The 24-fret neck, 25.5” scale, and 1 11/16” nut give the guitar a spacious Gibson-like feel, and the extra fret preparation performed once the Asia-built DockStar arrives stateside really shows. When the guitar arrived the action felt a bit on the high side for me, but it was nothing a quick truss-rod tweak couldn’t fix. The model we reviewed was stock, but PHRED does offer some upgrades including a brass nut, Seymour Duncan humbuckers, and Schaller M6 tuners. A peek through the bound f-holes revealed that some extra care could be taken to tidy up the wires and perhaps add some shielding—more on that later.

What’s the Use?
PHRED insists that humbuckers should have a split-coil switch. Honestly, I can’t argue with that. Why wouldn’t you want the option for a different sound with the flick of a tiny toggle?
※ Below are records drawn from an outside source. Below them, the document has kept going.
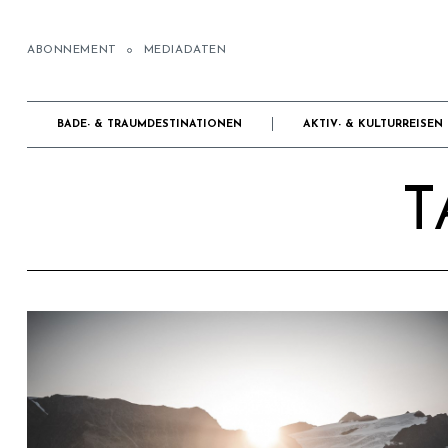
ABONNEMENT
MEDIADATEN
BADE- & TRAUMDESTINATIONEN
AKTIV- & KULTURREISEN
T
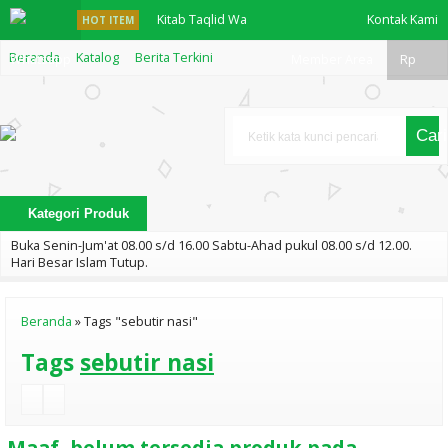
Kitab Taqlid Wa
Kontak Kami
HOT ITEM
Beranda
Katalog
Berita Terkini
Whatsapp
Talfiq
Member Area
Rp
Silsilah Fiqih
Cari
Praktis Jenazah
English
Kategori Produk
Practice
Buka Senin-Jum'at 08.00 s/d 16.00 Sabtu-Ahad pukul 08.00 s/d 12.00.
"Practice
Hari Besar Islam Tutup.
Makes Perfect"
Beranda
»
Tags "sebutir nasi"
Intermed
Tags
sebutir nasi
English
Practice
Maaf, belum tersedia produk pada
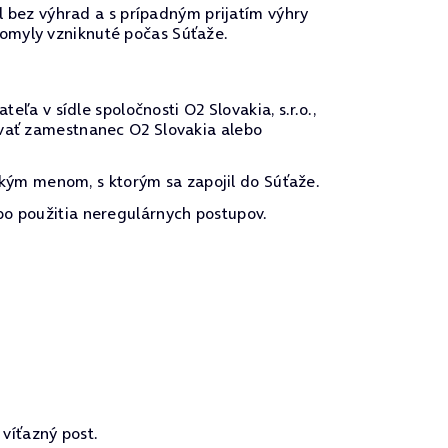
el bez výhrad a s prípadným prijatím výhry
 omyly vzniknuté počas Súťaže.
 v sídle spoločnosti O2 Slovakia, s.r.o.,
ovať zamestnanec O2 Slovakia alebo
ým menom, s ktorým sa zapojil do Súťaže.
bo použitia neregulárnych postupov.
víťazný post.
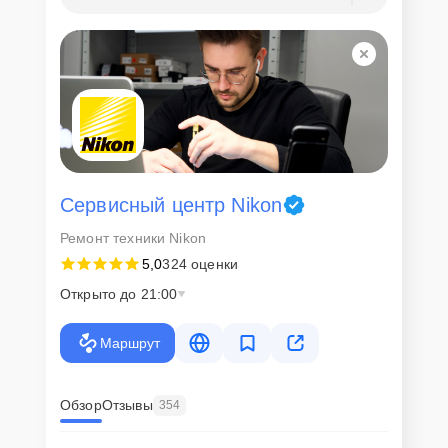
Сервисный центр Nikon
Ремонт техники Nikon
5,0
324 оценки
Открыто до 21:00
Маршрут
Обзор
Отзывы
354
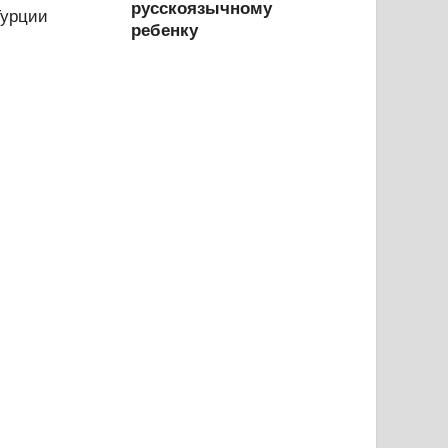
русскоязычному
ребенку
And because I regularly move between single-coils and humbuckers myself, I was looking forward to testing out an a guitar that reduced instrument switches in the course of a set. The control setup is fairly standard for split-coil pickups with a pair of toggle switches tucked next to a 3-way pickup selector. As a Danny Gatton nerd, I was pleased to find how easy it was to reach for the master volume knob when I wanted to generate volume swells.


Comfortably light. Handy amount of musical pickup combinations.

Noisy electronics.






PHRED Instruments

The Squirming Coils
Saturation, clarity, and sustain are the tent poles that Trey Anastasio builds his tone around, and he’s been know to favor PAF-style pickups. With nine different pickup combos, it’s pretty easy to find variations on those classic Gibson sounds as well as tones for settings from Jimmy Nolen funk to creamy classic-rock leads. The DockStar’s humbuckers might be just a bit hot for those who are purists about vintage humbucker tones—especially the bridge pickup. Interestingly, the extra bite reacted well to various overdrive and distortion pedals, but it lacks a little some of the airy character that I like in low-output humbuckers. The neck pickup has a unique roundness—evoking tones somewhere between Larry Carlton and B.B. King—that is especially well suited for a cranked TS-style stomp and a clean amp.

Moving to single-coils results in a little volume drop, which is normal and not too drastic—though I did use a clean boost periodically to help even things out. That said, both the neck and bridge single-coil settings sounded a touch thin and were plagued with a bit more hum and noise than I might have expected. Perhaps a little more shielding would pay off here. Although noisy at times, the bridge pickup was never shrill and it cut through a band mix really well. The neck single coil felt very responsive, and I was able to craft interesting tones easily by shifting my picking approach—moving from jazzy Joe Pass chord melodies to muted Lukather-style backing riffs.

I love a Stratocaster’s out-of-phase pickup positions, and to my ears, these same settings are where the DockStar comes to life. But what’s really thrilling is mixing and matching these settings and using them as contrast to the more familiar humbucker and single-coils tones. In this way, playing the DockStar can feel like manipulating a pedal with EQ presets. My preferred combination became the neck humbucker mixed with the bridge single-coil and a touch of compression and overdrive—a recipe that came very close to replicating Anastasio’s squishy lead sound.

The Verdict
Though the pickups in the DockStar didn’t blow me away, the bones of guitar were solid and the setup was very good, which makes this a very good guitar with the potential to be an exceptional one. If you do happen to find yourself in a Phish tribute band, then getting your hands on the DockStar is a no-brainer. But it also delivers versatility with applications beyond 20-minute Mixolydian guitar solos. And whatever your orientation with the jam scene, the DockStar is a blast to explore.